Maggie Smith: sua matriarca continua responsável por pérolas que funcionam como o contraponto entre o velho e o novo mundo (Foto: Divulgação)

Maggie Smith: sua matriarca continua responsável por pérolas que funcionam como o contraponto entre o velho e o novo mundo (Foto: Divulgação)

Mais do que um panorama das relações entre nobres nem tão abastados e empregados perplexos com as transformações sociais, a série é um primoroso relato da evolução do comportamento em um tempo nem tão distante assim – as décadas de 1910 e 1920 –, revelando, em seus pormenores, o quanto a sociedade mudou da água para o vinho ao longo do século 20, desembocando na revolução de costumes que virou tudo de pernas para o ar, nos anos sessenta. Tudo isto faz o período retratado no seriado parecer tão distante quanto as lutas medievais de “Game of Thrones”(idem, HBO, 2011-) ou as maracutaias do poder na Itália renascentista de “Os Bórgias” (The Borgias, Showtime, 2011-2013). E se as três primeiras temporadas, que vão de 1912 ao início dos anos 20, focam o caminhar do pensamento tradicional para o contexto de uma sociedade pós-revolução industrial, é possível afirmar que na nova fornada de episódios são as mulheres que comandam o seriado, com até mesmo a Condessa Viúva – que reproduz os hábitos do velho mundo – tentando se ajustar a esse novo momento. É caso de vida ou morte, e quem não souber nadar nesse mar corre o risco de se afogar em alguma onda traiçoeira e morrer na praia (da Cornualha).

################

Tarefas a realizar -
(1) Resuma em duas frases o trecho sobre a série de época.
(2) Estenda o trecho sobre a série de época com mais um parágrafo, começando depois da frase final sobre a praia da Cornualha.

Dados armazenados -
################

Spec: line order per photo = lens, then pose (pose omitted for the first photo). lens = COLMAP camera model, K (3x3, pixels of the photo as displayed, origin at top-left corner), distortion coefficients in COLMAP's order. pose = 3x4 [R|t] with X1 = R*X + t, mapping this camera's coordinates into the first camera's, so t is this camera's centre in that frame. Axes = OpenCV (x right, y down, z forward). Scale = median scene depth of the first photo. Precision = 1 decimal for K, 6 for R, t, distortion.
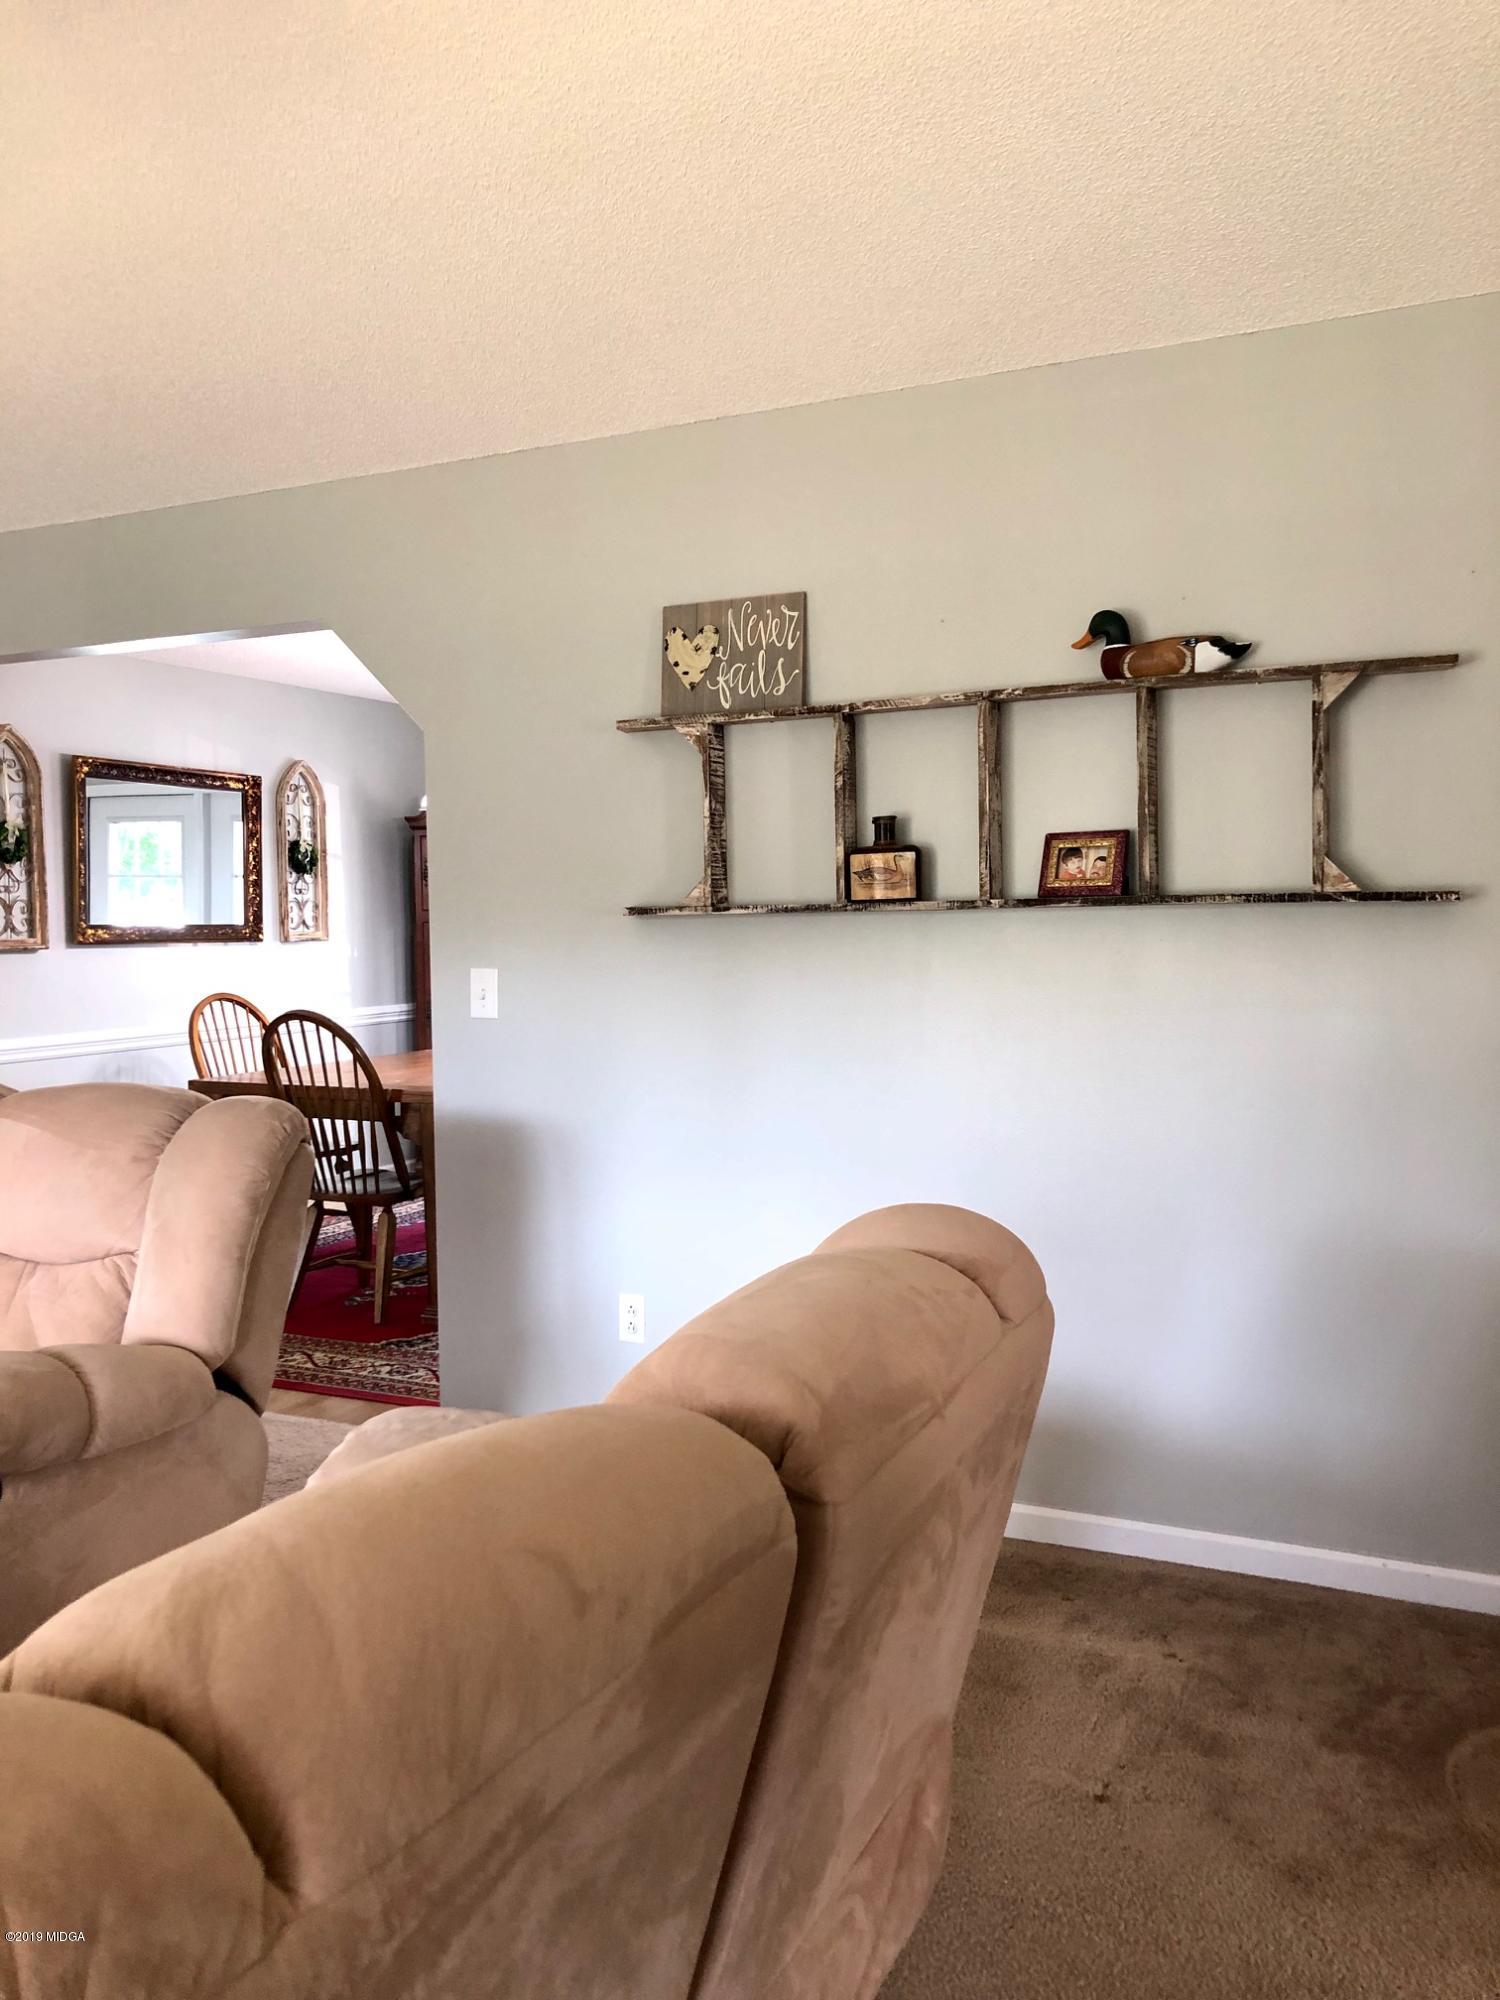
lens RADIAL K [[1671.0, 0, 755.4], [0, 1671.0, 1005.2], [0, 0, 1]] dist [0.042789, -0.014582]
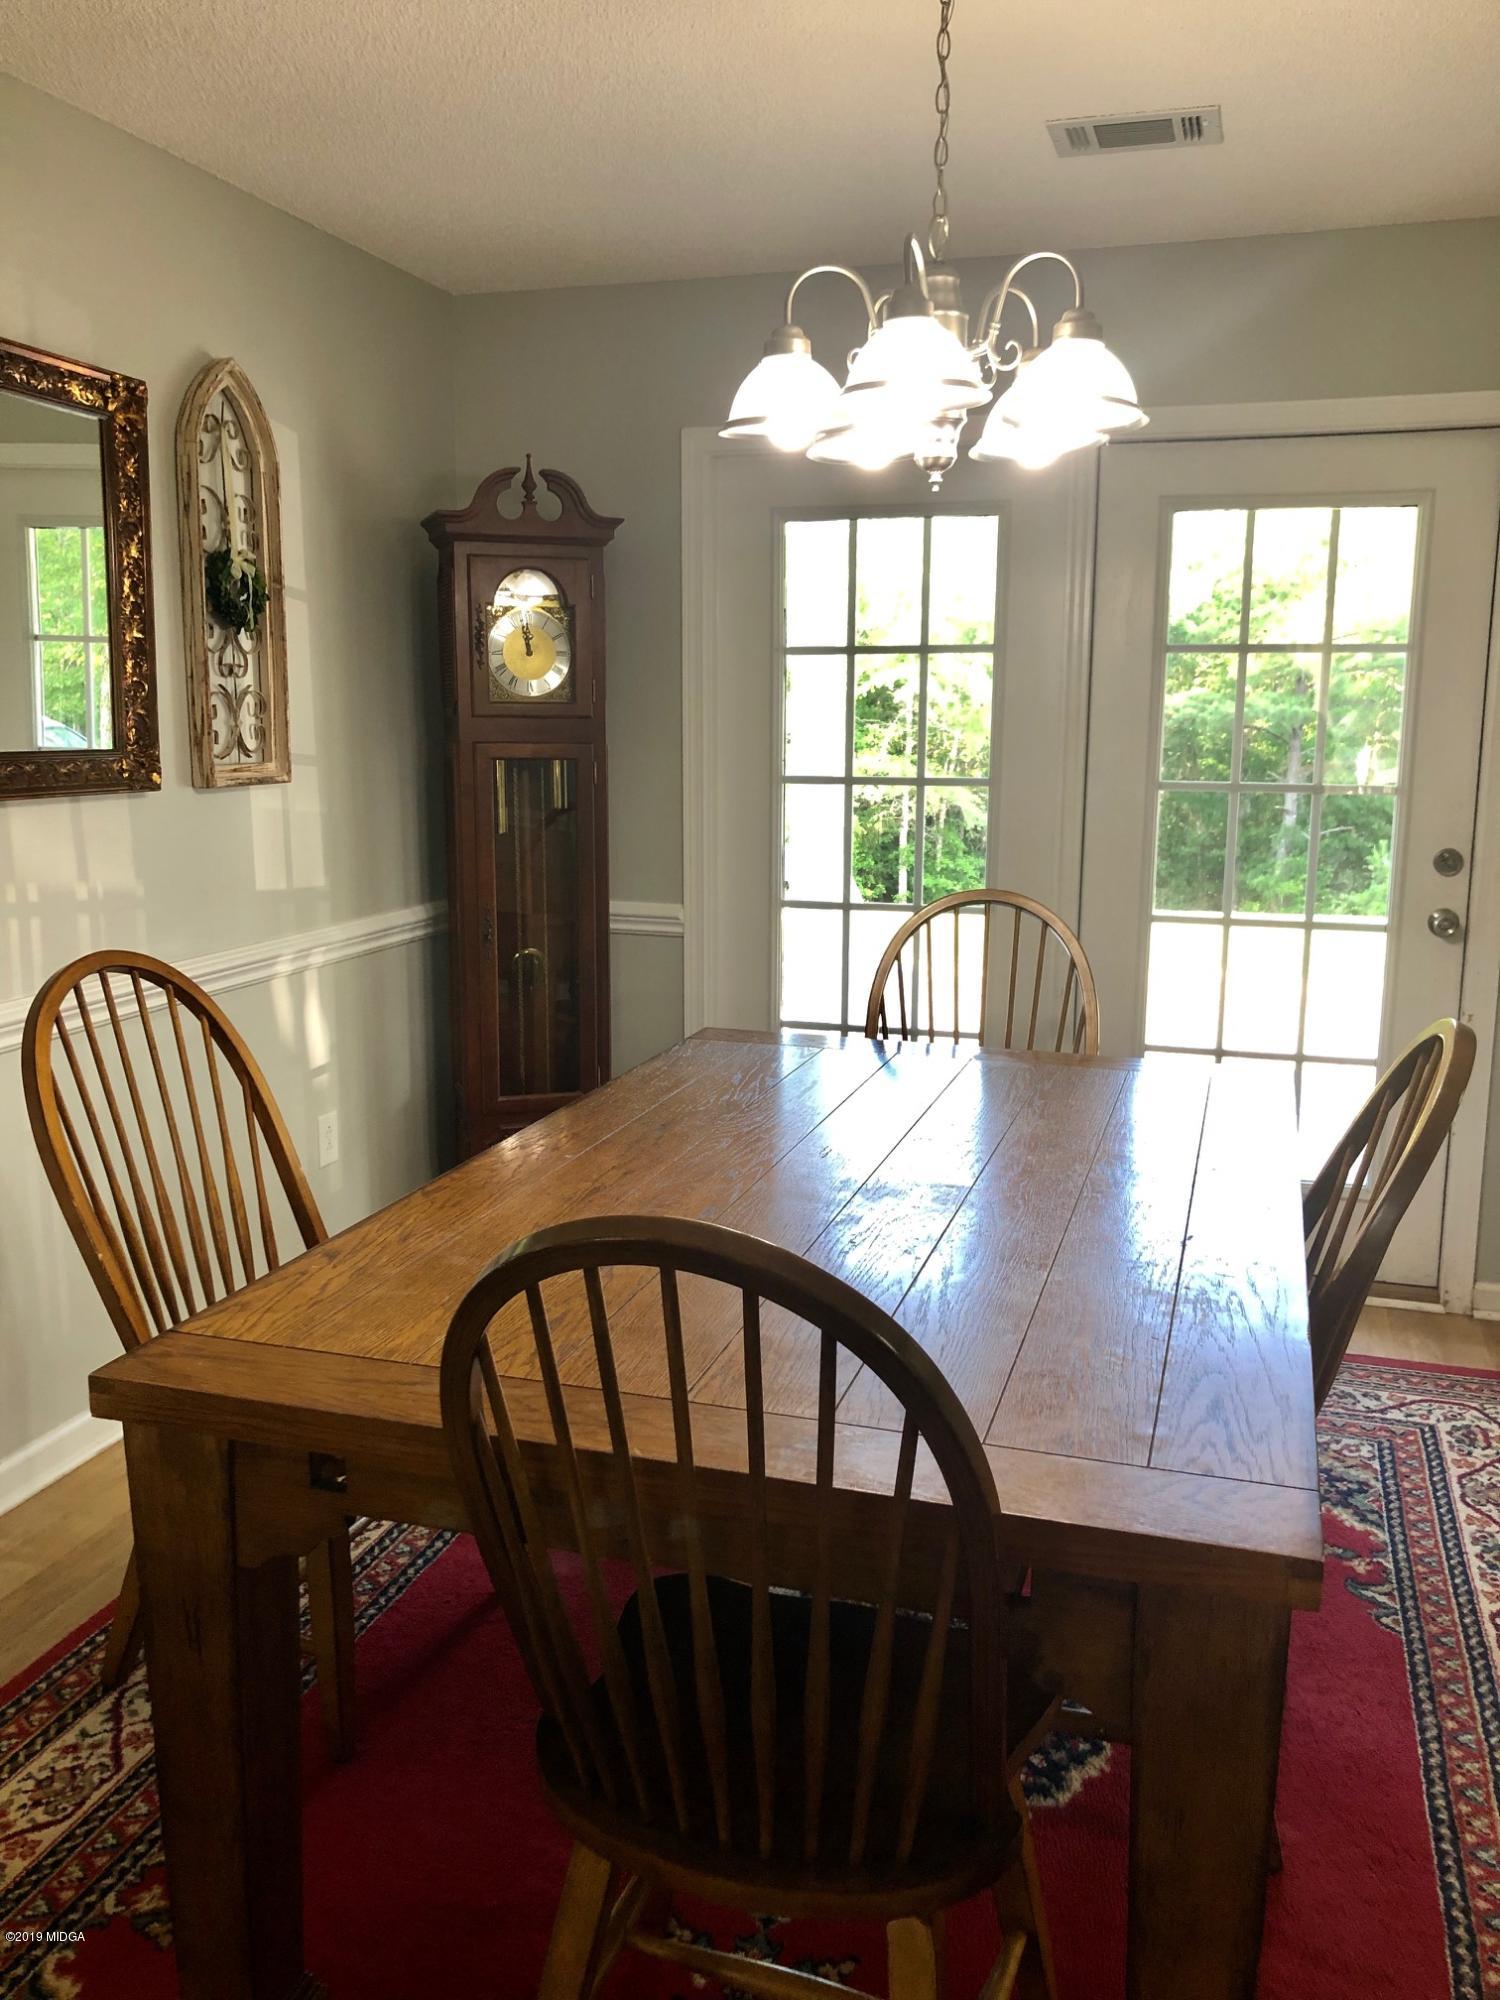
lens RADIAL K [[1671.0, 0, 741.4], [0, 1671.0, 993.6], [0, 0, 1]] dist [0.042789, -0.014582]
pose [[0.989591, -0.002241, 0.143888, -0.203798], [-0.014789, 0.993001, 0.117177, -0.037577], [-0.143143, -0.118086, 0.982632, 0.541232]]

################

Lista de respostas -
(1) Mais do que retratar nobres pouco abastados e empregados perplexos com as transformações sociais, a série relata a evolução do comportamento nas décadas de 1910 e 1920 e mostra o quanto a sociedade mudou ao longo do século 20. Se as três primeiras temporadas acompanham a passagem do pensamento tradicional para uma sociedade pós-revolução industrial, na nova leva de episódios são as mulheres que comandam o seriado, e até a Condessa Viúva tenta se ajustar ao novo momento.

(2)
Esta temporada já começa com uma baixa no elenco: o mocinho Matthew Crawley morre em um acidente de carro na última cena do ano anterior, fruto do desejo de Dan Stevens, o ator que o encarnava, que resolveu alçar novos voos no cinema americano. Dado o carisma do astro, muitos se perguntaram como a série iria sobreviver sem ele, mas o inspiradíssimo roteiro tem se revelado acima de qualquer desfalque no elenco. E, considerando que o sufrágio feminino é coisa recente dentro do contexto do seriado – as mulheres inglesas passaram a ter direito ao voto, ainda que parcial, em 1918, por conta de sua participação nos esforços de guerra – é natural que, se os homens, como o Conde de Grantham (Hugh Bonneville) e o abnegado mordomo Charles Carson (Jim Carter), têm dificuldade para entender como o mundo mudou, as representantes do sexo feminino estão muito mais aparelhadas, prontas para as novas batalhas que virão. Tudo a ver. Matthew tinha sido construído pelo criador da série como a catapulta para esse sopro de modernidade e, na sua ausência – e com os machos-alfa ainda apegados à velha cartilha –, nada melhor do que apelar para o escrete das garotas e vitaminar a história.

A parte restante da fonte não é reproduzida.